Tâches à réaliser ::
(a) Reproduisez à l'identique le passage du texte sur le préjudice de la BEAC qui commence par « Le montant estimé » et se poursuit jusqu'à « images sont attendues). ».
(b) Pour chaque affirmation, indiquez si elle concorde avec le texte sur le préjudice de la BEAC en répondant par oui ou par non, puis citez les mots du texte qui tranchent. (i) Les détournements avérés s'élèvent à 16,5 milliards de Fcfa. (ii) La mission a revu toutes les pièces comptabilisées. (iii) Les chèques et virements frauduleux ont bénéficié à 101 personnes.
(c) D'après le texte sur le préjudice de la BEAC, quels services du siège de Yaoundé assument aussi une part de responsabilité ?

Texte d'étude ::
Le montant estimé du préjudice de la BEAC s'élève à 18,5 milliards de francs
(total des suspens au niveau du Bureau Extérieur de Paris, et, selon les premières investigations sur la base des justificatifs partiellement fournis par BNP Paribas et la Société générale, les
détournements avérés se situent à 16,5 milliards de Fcfa (hormis les chèques suspects dont les images sont attendues).
La première banque citée a ainsi vu 2,377 milliards de Fcfa de dépôts se
volatiliser en 2008.
La deuxième, entre 2004 et 2007, a enregistré des opérations frauduleuses de l'ordre de 4,178 milliards Fcfa.Cet envoi massif de fonds, sans rapport avec ses besoins réels et sans contrôle de
leurs utilisations, aura suscité un tel appétit que les pilleurs du Bureau Extérieur de Paris "s'en sont donné à cœur joie".
Les responsabilités du Bureau Extérieur de Paris sont donc établies de manière
irréfutable, mais les services concernés du siège (secrétariat général et direction de la comptabilité) de Yaoundé assument aussi une part de responsabilité sur ces graves manquements, les
fraudes n'ayant été rendues possibles que "grâce aux approvisionnements inconsidérés et sans restriction effectués par le siège en faveur du Bureau Extérieur de Paris".
"La mission, peut-on lire dans le rapport, a investigué uniquement sur les
suspens ou les écarts sur les rapprochements bancaires. Cependant, il y a lieu de relever que certaines opérations qui n'apparaissent pas en suspens de rapprochement parce qu'enregistrées aussi
bien par les banques commerciales que par la BEAC peuvent se révéler frauduleuses. La mission n'a pas eu le temps matériel de revoir toutes les pièces comptabilisées pour en apprécier la
moralité."
En tout, ce sont 101 personnes
(personnes physiques, entreprises diverses) qui sont bénéficiaires des chèques et virements frauduleux. Tout au long de leurs acrobaties financières et comptables, les responsables du Bureau
Extérieur de Paris auront fait preuve d'une "volonté manifeste de dissimuler ces opérations en retardant leur comptabilisation dans les livres (…) pendant des mois, voire des
années.
Certaines opérations d'approvisionnement étaient supprimées sur les faux relevés
bancaires afin de ne pas susciter la curiosité des responsables, de présenter une situation du compte qui dégage toujours un besoin de trésorerie et justifier ainsi les demandes
d'approvisionnement inconsidérées qui étaient faites".

Enregistrements ::
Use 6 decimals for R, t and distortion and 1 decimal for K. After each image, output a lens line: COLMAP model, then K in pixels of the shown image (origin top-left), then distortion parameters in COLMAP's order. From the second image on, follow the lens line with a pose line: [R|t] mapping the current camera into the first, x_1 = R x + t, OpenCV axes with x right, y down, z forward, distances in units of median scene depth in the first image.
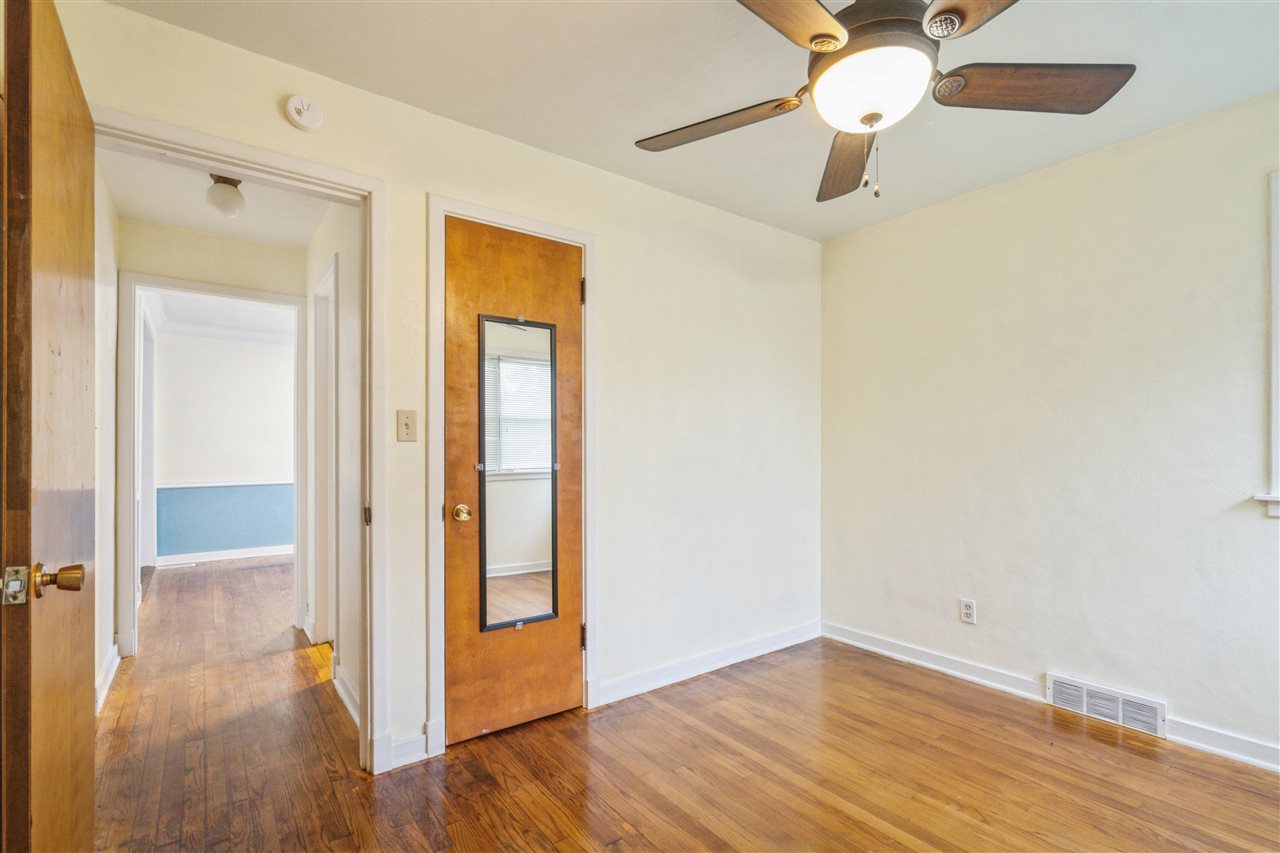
lens RADIAL K [[590.0, 0, 640.3], [0, 590.0, 435.7], [0, 0, 1]] dist [-0.000902, -0.000167]
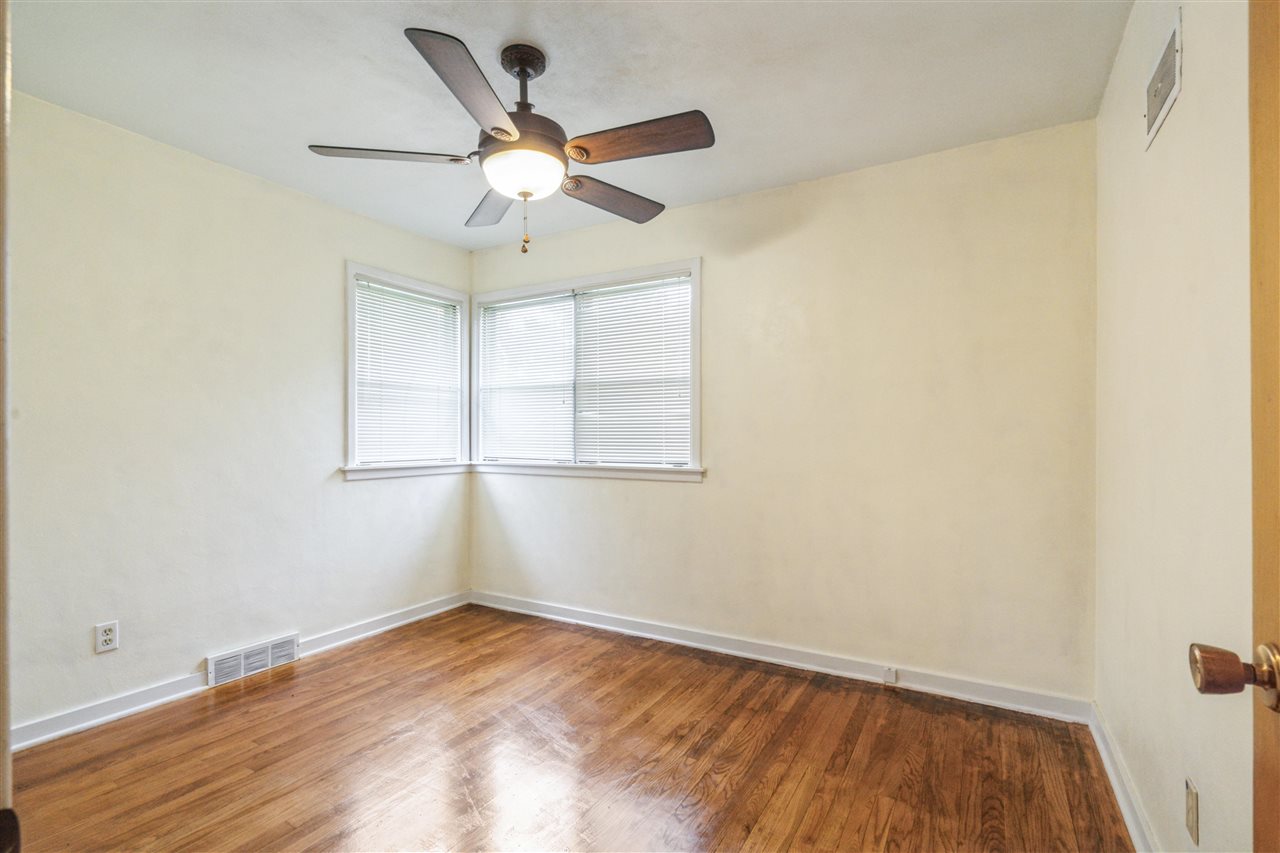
lens RADIAL K [[590.0, 0, 640.0], [0, 590.0, 431.3], [0, 0, 1]] dist [-0.000902, -0.000167]
pose [[-0.389220, 0.009943, 0.921091, -0.579008], [-0.019546, 0.999627, -0.019050, 0.020265], [-0.920938, -0.025418, -0.388880, 0.787051]]
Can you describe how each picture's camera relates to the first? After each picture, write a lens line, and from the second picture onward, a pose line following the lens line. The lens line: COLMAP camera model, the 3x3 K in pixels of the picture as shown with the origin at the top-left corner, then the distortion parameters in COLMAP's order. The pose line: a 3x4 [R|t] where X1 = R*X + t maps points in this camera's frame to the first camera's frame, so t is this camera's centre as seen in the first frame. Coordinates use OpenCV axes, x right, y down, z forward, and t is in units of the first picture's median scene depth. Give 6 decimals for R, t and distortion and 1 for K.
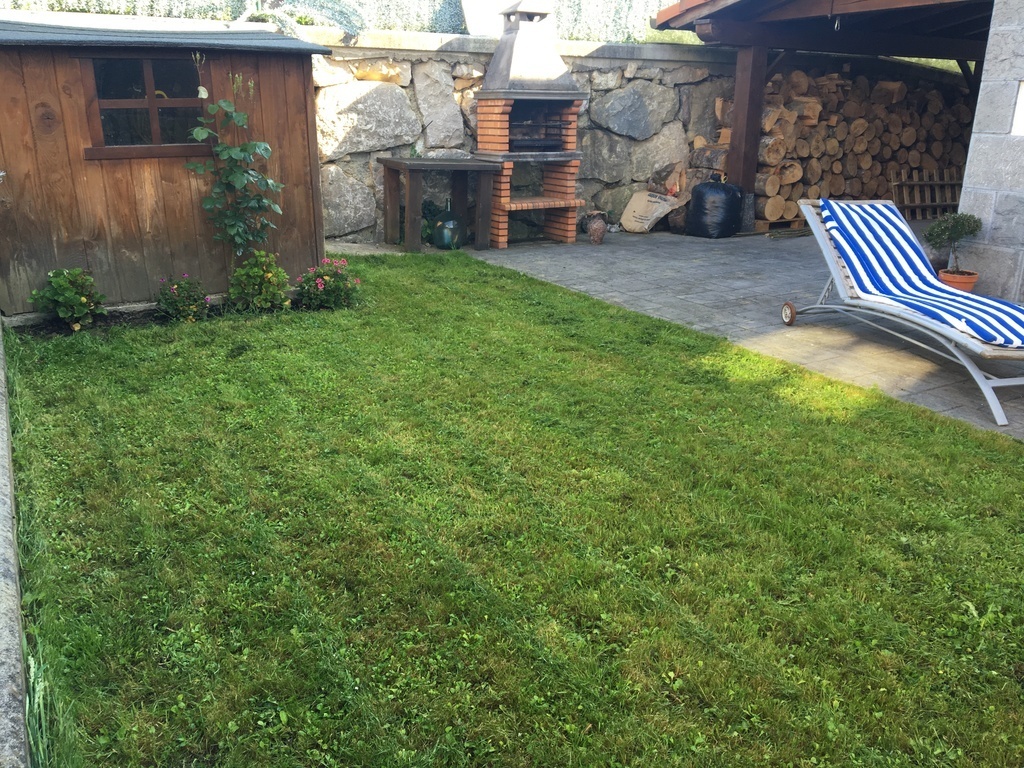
lens RADIAL K [[860.3, 0, 512.0], [0, 860.3, 384.0], [0, 0, 1]] dist [0.059963, -0.086414]
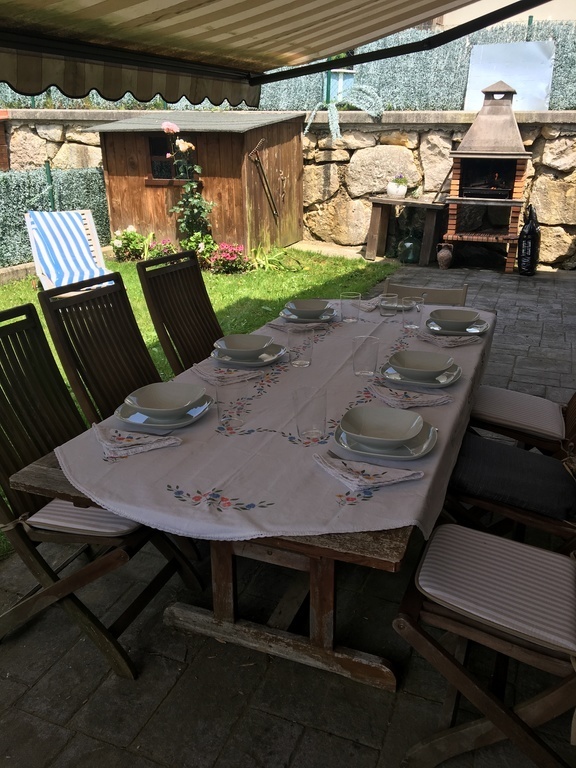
lens RADIAL K [[645.2, 0, 288.0], [0, 645.2, 384.0], [0, 0, 1]] dist [0.059963, -0.086414]
pose [[0.630421, 0.265199, -0.729547, 0.973275], [-0.249109, 0.959239, 0.133433, -0.083709], [0.735196, 0.097618, 0.670789, 0.218176]]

Réponses attendues ::
(a)
Le montant estimé du préjudice de la BEAC s'élève à 18,5 milliards de francs
(total des suspens au niveau du Bureau Extérieur de Paris, et, selon les premières investigations sur la base des justificatifs partiellement fournis par BNP Paribas et la Société générale, les
détournements avérés se situent à 16,5 milliards de Fcfa (hormis les chèques suspects dont les images sont attendues).

(b)
(i) Oui : « les détournements avérés se situent à 16,5 milliards de Fcfa ».
(ii) Non : « La mission n'a pas eu le temps matériel de revoir toutes les pièces comptabilisées ».
(iii) Oui : « ce sont 101 personnes ».

(c) Le secrétariat général et la direction de la comptabilité.